The Girl with the Dragon Tattoo is directed by Nils Arden Oplev (Denmark). Typically Swedish winter nature scenes with wildlife are beautiful but the tone of the film is dark and chilling. The editing and art direction are skillfully executed in a fast paced drama for a Swedish film. For Bergman fans, veteran actors from Ingmar Bergman's stable have minor roles: Eva Fröing, Gunnel Lindblom and Lena Endre, looking slightly out of place in the 21st century.
Noomi Rapace, an excellent up and coming Swedish actor, plays the main character Lisbeth Salander who sports nose rings, earrings, tattoos, black duds, piercings and short hair cut strategically to hang over one eye, and who engages in frantic chain smoking and drives a huge motorcycle. For her role as Salander, Rapace won best actress at the National Swedish Awards.
Lisbeth Salander is an expert hacker sent to investigate journalist Mikael Blomqvist (Mikael Nyqvist) who has been indicted on charges of slander against a Swedish industrial tycoon. In the meantime before trial Mikael is recruited by the head of the wealthy Vanger family to find the grand uncle’s niece who has been missing for years.
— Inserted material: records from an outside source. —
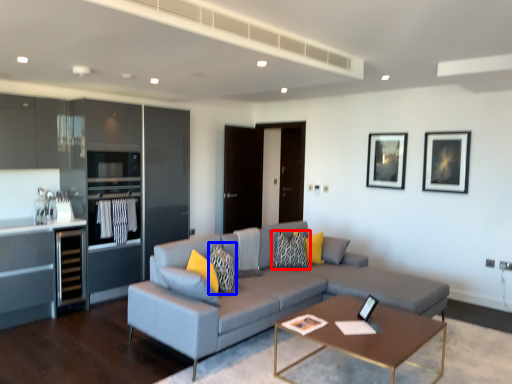
Question: Which object appears closest to the camera in this image, pillow (highlighted by a red box) or pillow (highlighted by a blue box)?

Choices:
 (A) pillow
 (B) pillow

Answer: (B)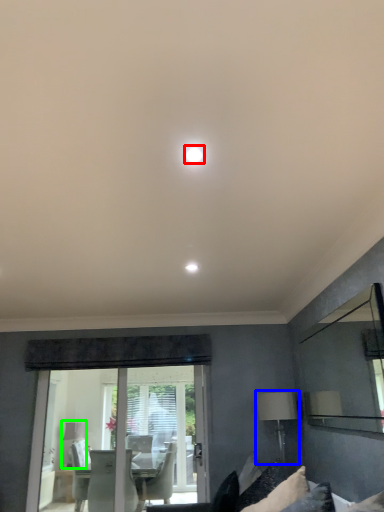
Question: Considering the real-world distances, which object is farthest from lighting (highlighted by a red box)? table lamp (highlighted by a blue box) or table lamp (highlighted by a green box)?

Choices:
 (A) table lamp
 (B) table lamp

Answer: (B)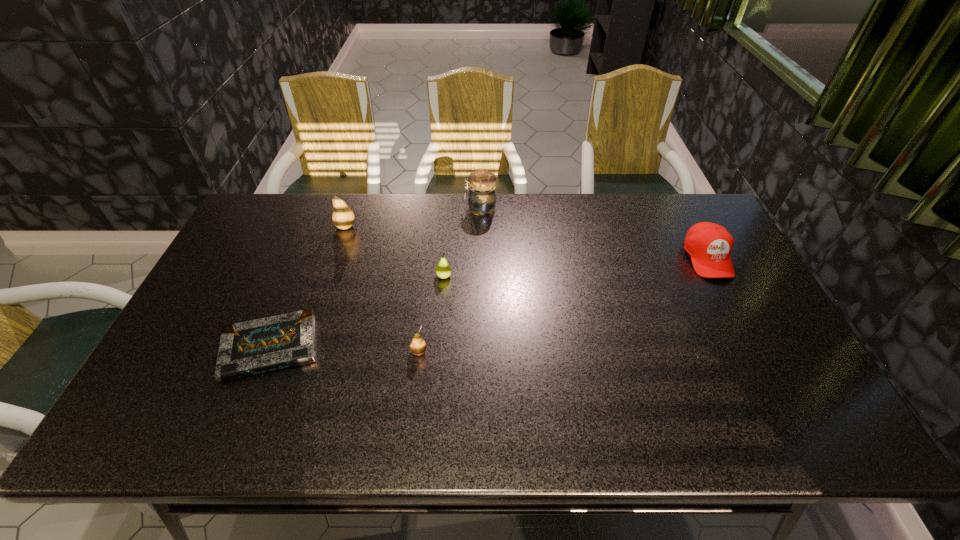
Locate an element on the screen. This screenshot has height=540, width=960. baseball cap that is at the far edge is located at coordinates (709, 245).

I want to click on object present at the left edge, so click(x=257, y=346).

Where is `object positioned at the right edge`? This screenshot has height=540, width=960. object positioned at the right edge is located at coordinates (709, 245).

Locate an element on the screen. Image resolution: width=960 pixels, height=540 pixels. object that is at the far right corner is located at coordinates click(x=709, y=245).

The image size is (960, 540). In order to click on free location at the far edge of the desktop in this screenshot , I will do `click(356, 205)`.

At what (x,y) coordinates should I click in order to perform the action: click on free spot at the near edge of the desktop. Please return your answer as a coordinate pair (x, y). The width and height of the screenshot is (960, 540). Looking at the image, I should click on (468, 418).

In the image, there is a desktop. Where is `free space at the left edge`? free space at the left edge is located at coordinates (256, 262).

Identify the location of vacant point at the right edge. The height and width of the screenshot is (540, 960). (743, 277).

This screenshot has height=540, width=960. Find the location of `vacant space at the near left corner of the desktop`. vacant space at the near left corner of the desktop is located at coordinates (134, 425).

Find the location of a particular element. free space between the fifth object from left to right and the baseball cap is located at coordinates (594, 233).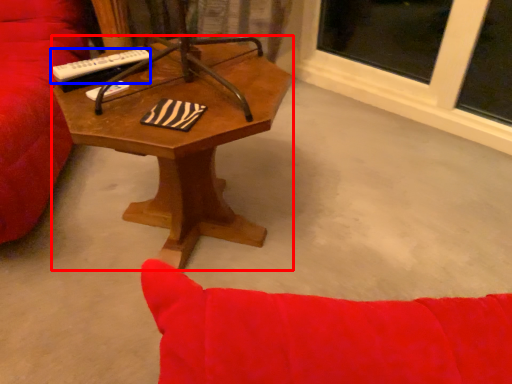
Question: Which object is closer to the camera taking this photo, coffee table (highlighted by a red box) or remote control (highlighted by a blue box)?

Choices:
 (A) coffee table
 (B) remote control

Answer: (A)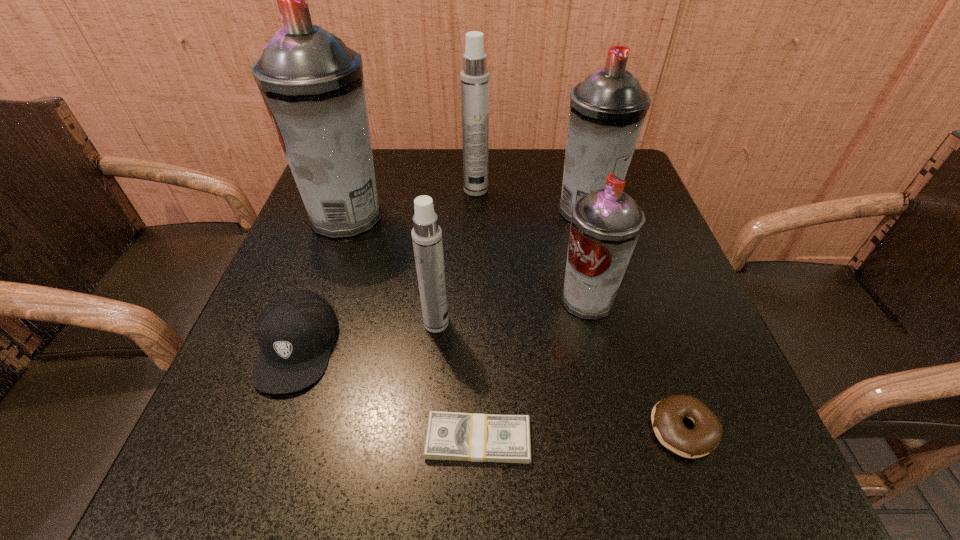
Identify the location of doughnut that is at the near edge. Image resolution: width=960 pixels, height=540 pixels. (667, 415).

Where is `dollar positioned at the near edge`? Image resolution: width=960 pixels, height=540 pixels. dollar positioned at the near edge is located at coordinates (472, 437).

Salander later assists Mikael Blomqvist and turns up answers to a mystery he can’t really see.
Lisbeth’s past serves as the foundation for the subterranean issues of sexual violence that rip through the surface of the film, and motivate the Swedish tile. In several visceral scenes Lisbeth confronts predators with force. The pace of the film is captivating, especially when Lisbeth Salander is on the screen.
Michael Nyqvist praises the film because just a computer, a cell phone and asking a few questions solves the mystery. (Listen to interview with Michael Nyqvist on Movie Magazine International, San Francisco March 17th). He also thinks it was cowardly not to keep the original Swedish title.
There are two more novels and two more films in the works with Lisbeth Salander, a character inspired by Stieg Larsson’s own niece. Getting Lisbeth right was crucial and Rapace pulls it off brilliantly. The interaction between Rapace and Nyqvist takes a while to get into since they are such an odd couple. Nyqvist said that they didn't speak in between scenes in order to be able to focus on their roles in the narrative. He is not up for sequels or prequels after the three films, its not his thing he says. But there is going to be a Hollywood version of the film anyway,
Now playing in San Francisco at Landmark Theatres.